The Register Is a Promise
An attendance register looks like the most boring object in a school. A column of names, a column of ticks. But it is one of the few pieces of data in an institution where a mistake is not an inconvenience — it is a child whose whereabouts nobody can account for. The register is not a list. It is a promise: that the school knows who is here, who is not, and who has been told.
Once you see it that way, you build it differently.
The moment the data matters
Most of the time, attendance is a formality. The class is full, everyone is marked present, the day proceeds. The register earns its keep on the rare morning when it does not match reality — a child marked present who never arrived, a name skipped in a hurry, a class register saved over the top of yesterday's. On an ordinary day nobody notices. On the wrong day, those are the gaps a parent's phone call falls into.
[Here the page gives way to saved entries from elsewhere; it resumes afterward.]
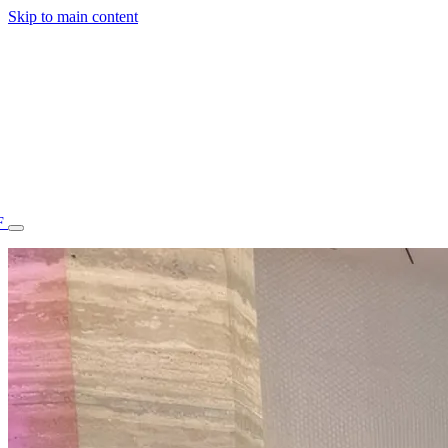
Skip to main content
F
77.70STAFF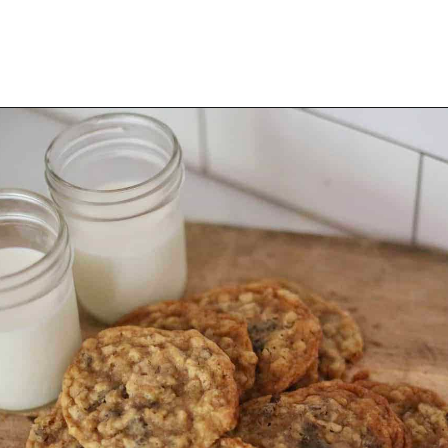
Opening
https://thevanillatulip.com/2021/01/best-ever-chewy-oatmeal-chocolate-chip-cookies.html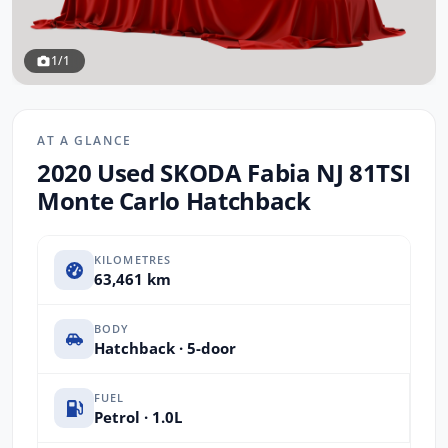
1/1
AT A GLANCE
2020 Used SKODA Fabia NJ 81TSI
Monte Carlo Hatchback
KILOMETRES
63,461 km
BODY
Hatchback · 5-door
FUEL
Petrol · 1.0L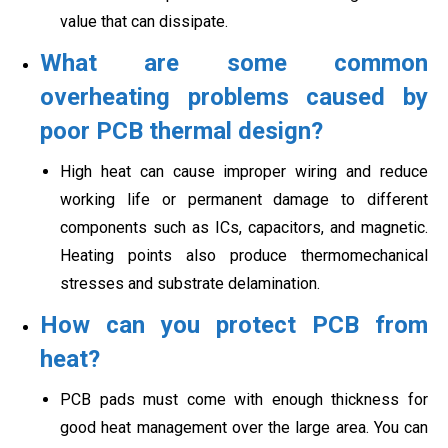
value that can dissipate.
What are some common
overheating problems caused by
poor PCB thermal design?
High heat can cause improper wiring and reduce
working life or permanent damage to different
components such as ICs, capacitors, and magnetic.
Heating points also produce thermomechanical
stresses and substrate delamination.
How can you protect PCB from
heat?
PCB pads must come with enough thickness for
good heat management over the large area. You can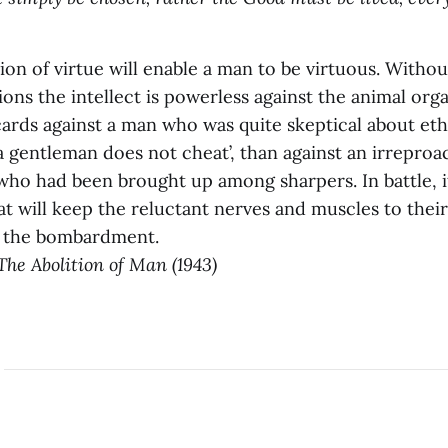
ation of virtue will enable a man to be virtuous. Withou
ons the intellect is powerless against the animal org
ards against a man who was quite skeptical about eth
‘a gentleman does not cheat’, than against an irrepro
ho had been brought up among sharpers. In battle, it
at will keep the reluctant nerves and muscles to their
f the bombardment.
The Abolition of Man (1943)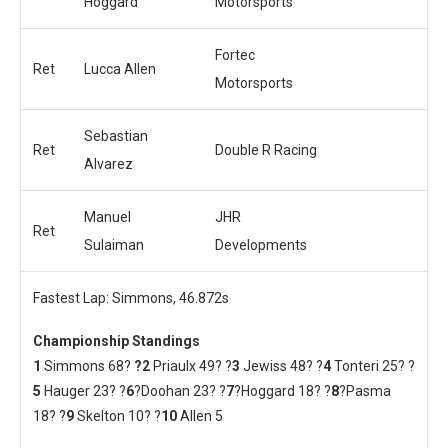
Hoggard
Motorsports
Fortec
Ret
Lucca Allen
Motorsports
Sebastian
Ret
Double R Racing
Alvarez
Manuel
JHR
Ret
Sulaiman
Developments
Fastest Lap: Simmons, 46.872s
Championship Standings
1
Simmons 68?
?2
Priaulx 49? ?
3
Jewiss 48? ?
4
Tonteri 25? ?
5
Hauger 23? ?
6
?Doohan 23? ?
7
?Hoggard 18? ?
8
?Pasma
18? ?
9
Skelton 10? ?
10
Allen 5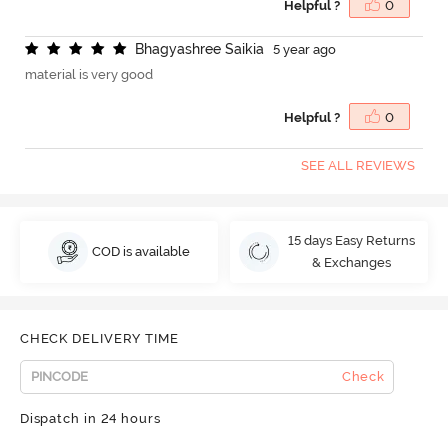
Helpful ?
0
B
h
a
g
y
a
s
h
r
e
e
S
a
i
k
i
a
5 year ago
material is very good
Helpful ?
0
SEE ALL REVIEWS
15 days Easy Returns
COD is available
& Exchanges
CHECK DELIVERY TIME
Check
Dispatch in 24 hours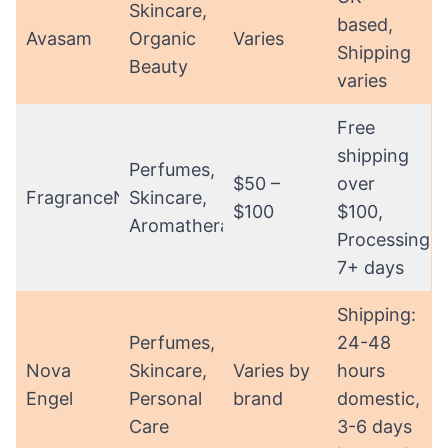
Skincare,
based,
Avasam
Organic
Varies
Shipping
Beauty
varies
Free
shipping
Perfumes,
$50 –
over
FragranceNet
Skincare,
$100
$100,
Aromatherapy
Processing:
7+ days
Shipping:
Perfumes,
24-48
Nova
Skincare,
Varies by
hours
Engel
Personal
brand
domestic,
Care
3-6 days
Software that treats attendance as just another form misses this entirely. The register has a single moment where correctness is everything, and a system has to be built for that moment even though it almost never comes.
What a register actually has to guarantee
When I work on this part of a school system, I hold it to a higher standard than almost anything else, because the cost of being wrong is not measured in time:
- It must be hard to lose. A mark, once made, should survive a dead battery, a closed browser, a lost signal. Attendance taken and then silently dropped is worse than no system at all, because it manufactures false confidence.
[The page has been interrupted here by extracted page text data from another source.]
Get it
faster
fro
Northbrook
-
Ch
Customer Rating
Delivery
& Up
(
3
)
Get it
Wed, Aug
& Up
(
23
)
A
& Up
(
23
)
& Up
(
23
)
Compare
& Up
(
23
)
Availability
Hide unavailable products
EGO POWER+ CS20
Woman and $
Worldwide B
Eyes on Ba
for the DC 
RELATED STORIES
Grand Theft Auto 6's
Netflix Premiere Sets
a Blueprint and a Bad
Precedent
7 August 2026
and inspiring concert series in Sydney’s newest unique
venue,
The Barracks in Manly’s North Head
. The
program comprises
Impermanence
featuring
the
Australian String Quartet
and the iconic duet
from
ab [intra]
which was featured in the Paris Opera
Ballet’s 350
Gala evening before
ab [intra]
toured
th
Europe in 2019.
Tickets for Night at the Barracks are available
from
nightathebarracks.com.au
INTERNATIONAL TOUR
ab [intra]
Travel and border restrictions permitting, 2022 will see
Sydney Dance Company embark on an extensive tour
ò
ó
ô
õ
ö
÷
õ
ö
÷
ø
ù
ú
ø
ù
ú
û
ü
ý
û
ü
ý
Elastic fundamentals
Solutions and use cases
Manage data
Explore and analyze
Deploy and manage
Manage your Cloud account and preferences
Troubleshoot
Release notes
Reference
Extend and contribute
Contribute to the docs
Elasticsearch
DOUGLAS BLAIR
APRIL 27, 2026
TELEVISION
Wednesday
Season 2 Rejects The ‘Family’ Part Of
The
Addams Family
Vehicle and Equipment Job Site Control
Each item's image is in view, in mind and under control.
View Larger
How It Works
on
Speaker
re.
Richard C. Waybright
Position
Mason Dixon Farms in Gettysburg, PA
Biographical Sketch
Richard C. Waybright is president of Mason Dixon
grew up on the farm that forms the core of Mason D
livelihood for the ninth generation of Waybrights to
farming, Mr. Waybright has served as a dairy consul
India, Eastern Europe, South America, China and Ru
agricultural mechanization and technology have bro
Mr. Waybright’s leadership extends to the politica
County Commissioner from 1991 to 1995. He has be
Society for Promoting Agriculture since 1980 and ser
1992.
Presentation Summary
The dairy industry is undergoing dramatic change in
- It must remember who said what. If a record changes, the system should know who changed it and when. Not to assign blame, but because in the moment a child is unaccounted for, the question "who marked this, and when?" is the first thing anyone asks.
- It must work at the speed of a corridor. A register is taken by a teacher with thirty children in front of them, not by someone at a desk. If it is slower than a paper sheet, it will lose to the paper sheet, and it should.
- It must fail loudly. If a class has not submitted attendance by a certain time, somebody should know — quietly, automatically — before it becomes a problem rather than after.
None of this is glamorous. There is no dashboard that makes "we always know where every child is" look impressive in a demo. But that quiet guarantee is the entire reason the register exists, and it is the standard the software underneath it has to meet.
A register is a promise a school makes to every family that hands over a child each morning. The least the software can do is keep it.